Mr. Chairman I think in response to that, that inefficient administration applies also to our Security Services. The problem of political victimization, Mr. Chairman, is not a problem confined to Anguilla. In British Guiana, or up until recently, a number of the People’s Progressive Party leadership were in detention. The Burnham Government, the People’s

National Congress had a state of emergency enforced and used it as the basis to deny legitimate rights to the opposition of Dr. Cheddi Jagan. We move south. In Trinidad, we have a situation where Dr. Williams is virtually a constitutional dictator, a situation where, Mr. Chairman, Ladies and Gentlemen, the detention of C. L. R. James in 1964 is perhaps less justified than Bradhaw’s detention of Dr. Herbert in 1967. And this is why Anguilla is a situation in the West Indies a threat to constitutional stability.

The difference between Anguilla and the rest of the West Indies is not in the social situation under which Anguillans find themselves, but in their response to this situation. And this is where, and I come to my second point; the assessment of Lord Shepherd and the British Government is correct. The force of the Anguillan example in response to an oppressive social situation does in fact constitute a threat to the stability of the area.

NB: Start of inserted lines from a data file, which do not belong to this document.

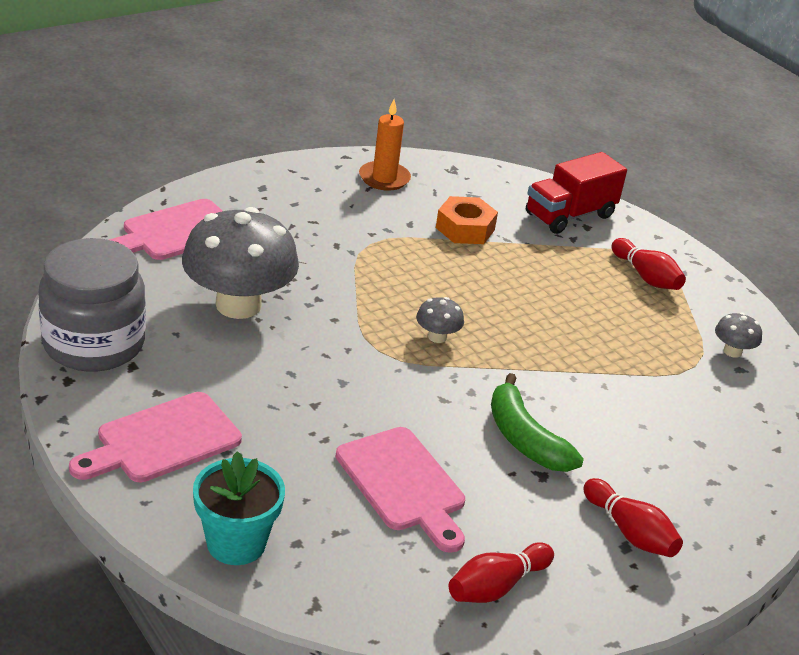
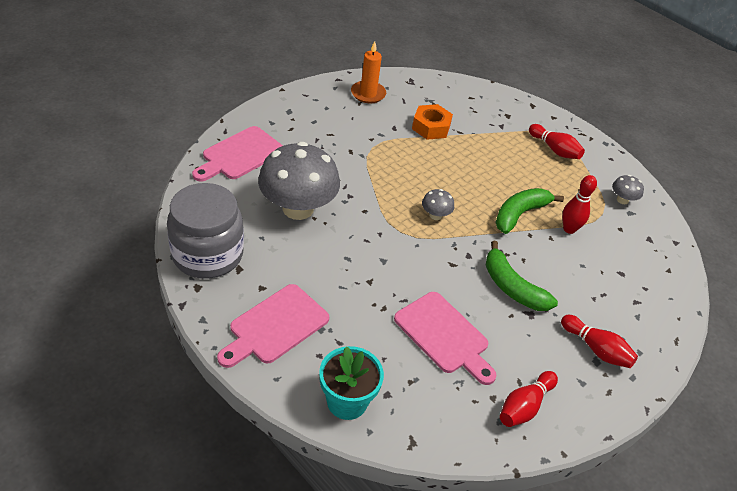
camera: 10 degrees left, 10 degrees up
(565, 350) = (519, 214): none -> green banana
(569, 215) = (494, 108): red truck -> none
(636, 378) = (569, 229): none -> red bowling pin

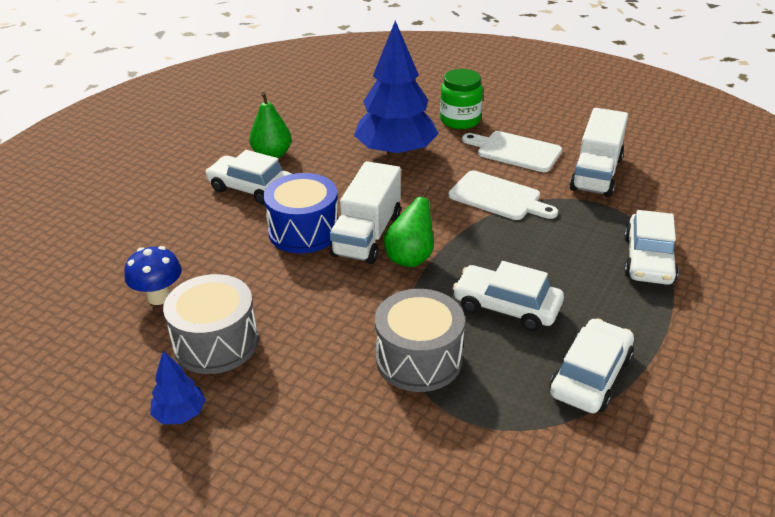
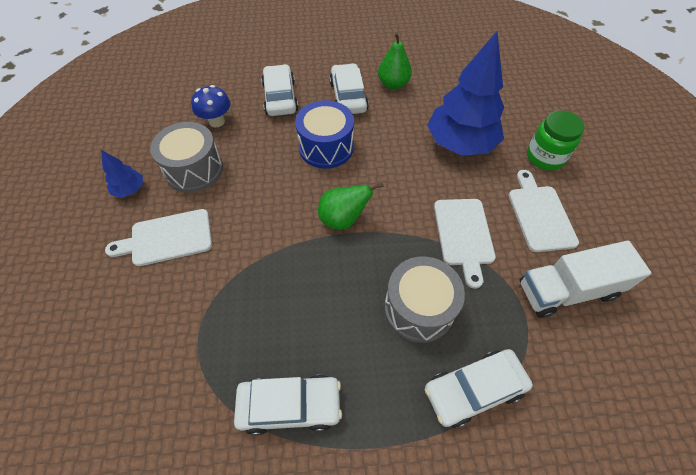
camera: 55 degrees right, 20 degrees up
(299, 401) = (167, 238): none -> white cutting board
(367, 235) = (349, 181): white truck -> none
(419, 359) = (241, 281): grey drum -> grey drum (419, 308)
(506, 306) = (332, 307): white car -> white car (280, 97)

Now, let us deal with the British Government and Lord Shepherd. Independence status, call it what you will, has been conceded within the Caribbean as elsewhere with strings attached, like economic aid. The main string to independence status can be summed up in one word; STABILITY. Stability internally in that the so-called independent states must give a tacit undertaking not to reform the social order in a way which would interfere with the international companies who have succeeded the colonial power in owning these areas. This is the first condition. This is the internal condition, Mr. Chairman. The external condition is that these countries do not make with the United Nations which tend to upset the ideological complexion of the Western Hemisphere. My point here is simply that the colonial power has withdrawn purely on the basis of stability being maintained in the area and if the stability is threatened then the colonial power in league or without the assistance of the United States is willing to intervene. Hence British Guiana in 1953. Hence Cuba in 1962. Hence the Dominican Republic in 1964. And in Anguilla today, the Marines have not yet landed for three simple reasons.

First of all, the Metropolitan powers which have to respond to the economic interest group of the international companies which exert pressure on them is not yet fully convinced that the Anguillan cancer is sufficiently large to infect the whole area and upset the stability required by the companies who invest in the Caribbean.

Secondly, Bradshaw is an unpalatable ally to anyone.

Thirdly, I submit the international…the North Atlantic former imperial power has not intervened because Jamaica has created a gap in the camouflage of Caribbean consensus on intervention, which leads me to my fourth and final point.

Why has Jamaica adopted this position? Where should she go from here?

In Guyana, Burnham’s Government is in power because of a constitution officially engineered by the British Government. Furthermore, the recent constitutional history of Guyana is one of consistent violent opposition to constitutional instrument. Clearly the national interests of Guyana cannot lie in appearing to sanction or corroborate the violent overthrow of constitution.

Similarly Trinidad. Dr. William. faces increasing disillusionment among his population and an increasing divisiveness between the Indian and Negro section in Trinidad. Clearly also Dr. Williams cannot sanction constitutional overthrow.

Jamaica, however, has stood up for the principle, albeit belatedly, that we ought not to intervene in the face of local resistance to fight because I think we have assumed the Anguillan crisis to be remote. And this is where Mr. Chairman, I come back full circle to my first point. The Anguillan situation is not remote. It lies within the West Indian territories and in the further discussion, I see my time running out, I will have certain policy suggestions as to how Jamaica s course of action should proceed from here. Thank you.